Les élues évoquent enfin la possibilité d’un prélèvement à la source pour lutter contre les impayés. Depuis 2023, l’agence de recouvrement et d’intermédiation des pensions alimentaires (aripa) est supposée garantir le versement des pensions alimentaires. « Le prélèvement à la source pourrait intervenir au cas par cas, pour régler les situations de blocage », explique Béatrice Gosselin.

« On a eu l’impression de soulever un angle mort des politiques publiques »

« La mission que nous avons menée sur la monoparentalité nous amène à deux conclusions », résume Dominique Vérien, la présidente centriste de la délégation aux droits des femmes. « Non seulement le cumul des difficultés auxquelles font face les parents seuls est sous-estimé, mais par ailleurs, les politiques publiques qui leur sont destinées peinent à les soutenir », explique-t-elle. « Quand on a commencé nos travaux en décembre, on a eu l’impression de soulever un angle mort des politiques publiques », abonde Colombe Brossel.
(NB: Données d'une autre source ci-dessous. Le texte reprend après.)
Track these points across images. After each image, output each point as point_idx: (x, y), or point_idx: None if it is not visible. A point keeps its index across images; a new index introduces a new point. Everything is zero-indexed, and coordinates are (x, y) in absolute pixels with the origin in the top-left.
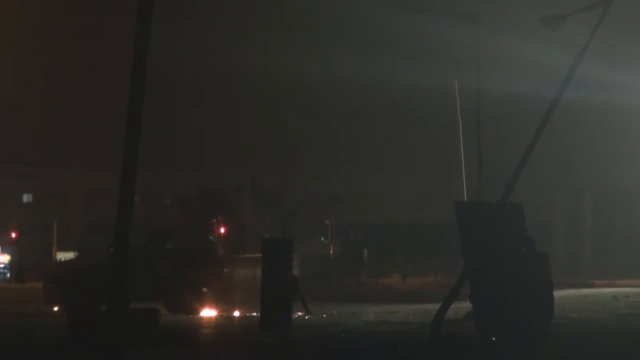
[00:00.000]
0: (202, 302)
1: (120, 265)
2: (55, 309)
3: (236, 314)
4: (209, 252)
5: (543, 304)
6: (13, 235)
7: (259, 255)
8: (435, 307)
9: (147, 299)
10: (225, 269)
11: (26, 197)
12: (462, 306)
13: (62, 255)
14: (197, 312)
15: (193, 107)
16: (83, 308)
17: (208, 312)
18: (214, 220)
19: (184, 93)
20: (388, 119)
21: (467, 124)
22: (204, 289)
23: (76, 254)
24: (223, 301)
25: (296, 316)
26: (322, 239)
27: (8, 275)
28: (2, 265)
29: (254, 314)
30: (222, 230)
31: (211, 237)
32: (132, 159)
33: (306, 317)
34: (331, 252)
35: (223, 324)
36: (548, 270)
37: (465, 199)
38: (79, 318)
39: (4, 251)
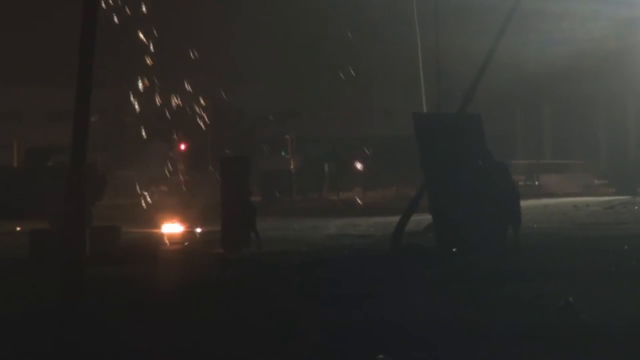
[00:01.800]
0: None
1: (77, 184)
2: (18, 228)
3: (198, 230)
4: (89, 168)
5: (507, 213)
6: None
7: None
8: (396, 219)
9: (30, 218)
10: (105, 186)
11: None
12: (423, 218)
13: None
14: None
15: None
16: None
17: (170, 229)
18: (174, 137)
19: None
20: (346, 32)
21: (426, 35)
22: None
23: None
24: (186, 218)
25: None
26: (283, 153)
27: None
28: None
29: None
30: (182, 147)
31: (171, 154)
32: (88, 76)
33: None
34: (292, 166)
35: (185, 241)
36: (509, 180)
37: (425, 111)
38: (39, 236)
39: None
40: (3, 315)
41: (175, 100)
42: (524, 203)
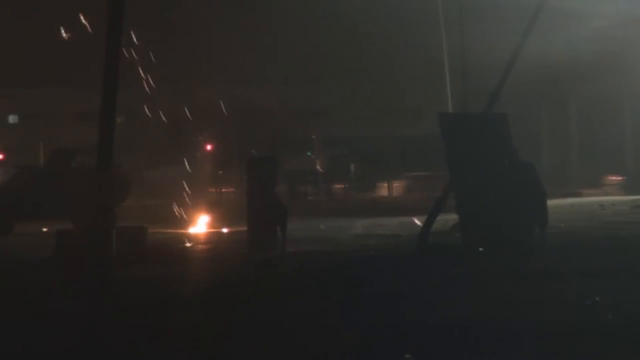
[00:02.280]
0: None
1: (104, 184)
2: (44, 229)
3: (224, 230)
4: (114, 169)
5: (534, 212)
6: (0, 156)
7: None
8: (422, 219)
9: (55, 218)
10: (130, 187)
11: (12, 118)
12: (449, 218)
13: None
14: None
15: (177, 21)
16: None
17: (197, 229)
18: (200, 137)
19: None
20: (372, 32)
21: (452, 34)
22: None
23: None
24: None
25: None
26: (309, 154)
27: None
28: None
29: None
30: (209, 147)
31: (198, 154)
32: (113, 77)
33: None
34: (318, 167)
35: (211, 241)
36: (536, 179)
37: (451, 111)
38: (65, 236)
39: None
40: (30, 315)
41: (201, 100)
42: (550, 202)
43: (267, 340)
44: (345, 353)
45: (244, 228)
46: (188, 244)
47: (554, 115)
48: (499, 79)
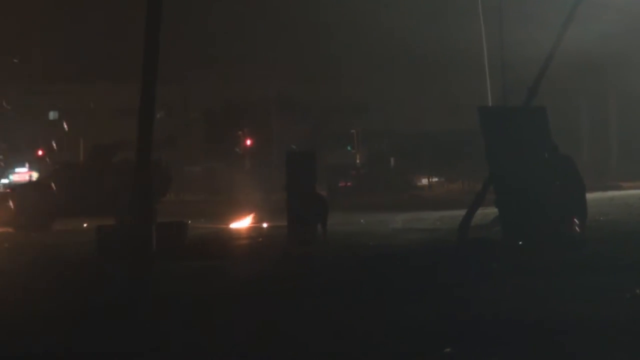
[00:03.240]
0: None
1: (144, 180)
2: (85, 225)
3: (264, 225)
4: (155, 164)
5: (573, 206)
6: (40, 152)
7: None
8: (462, 213)
9: (97, 214)
10: (170, 182)
11: (52, 115)
12: (489, 211)
13: None
14: None
15: (214, 16)
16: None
17: (236, 224)
18: (240, 132)
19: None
20: (411, 29)
21: (491, 27)
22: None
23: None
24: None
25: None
26: (349, 148)
27: None
28: None
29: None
30: (248, 142)
31: (237, 150)
32: (152, 73)
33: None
34: (358, 161)
35: (251, 236)
36: (575, 172)
37: (490, 105)
38: (105, 232)
39: (31, 168)
40: (72, 311)
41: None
42: (589, 196)
43: (300, 335)
44: (381, 347)
45: (284, 223)
46: (227, 239)
47: (593, 109)
48: (537, 73)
Pour autant, depuis plusieurs semaines gouvernement et députés se sont saisis de ce dossier. Début mars, Sarah El Haïry, la ministre déléguée chargée de l’Enfance, de la Jeunesse et des Familles, a demandé à deux membres de la majorité présidentielle, la députée Fanta Berete et le sénateur Xavier Iacovelli, de plancher sur les aides aux familles monoparentales, sans que l’on sache si ces travaux viendront nourrir un éventuel projet de loi. « Evidemment nous souhaitons que nos propositions soient reprises. Nous allons rencontrer la ministre, je sais qu’elle attendait notre rapport », glisse Dominique Vérien.

En parallèle, l’Assemblée nationale a mis en place en octobre un groupe de travail transpartisan sur cette question, piloté par le député socialiste Philippe Brun, et qui devrait prochainement accoucher d’une proposition de loi.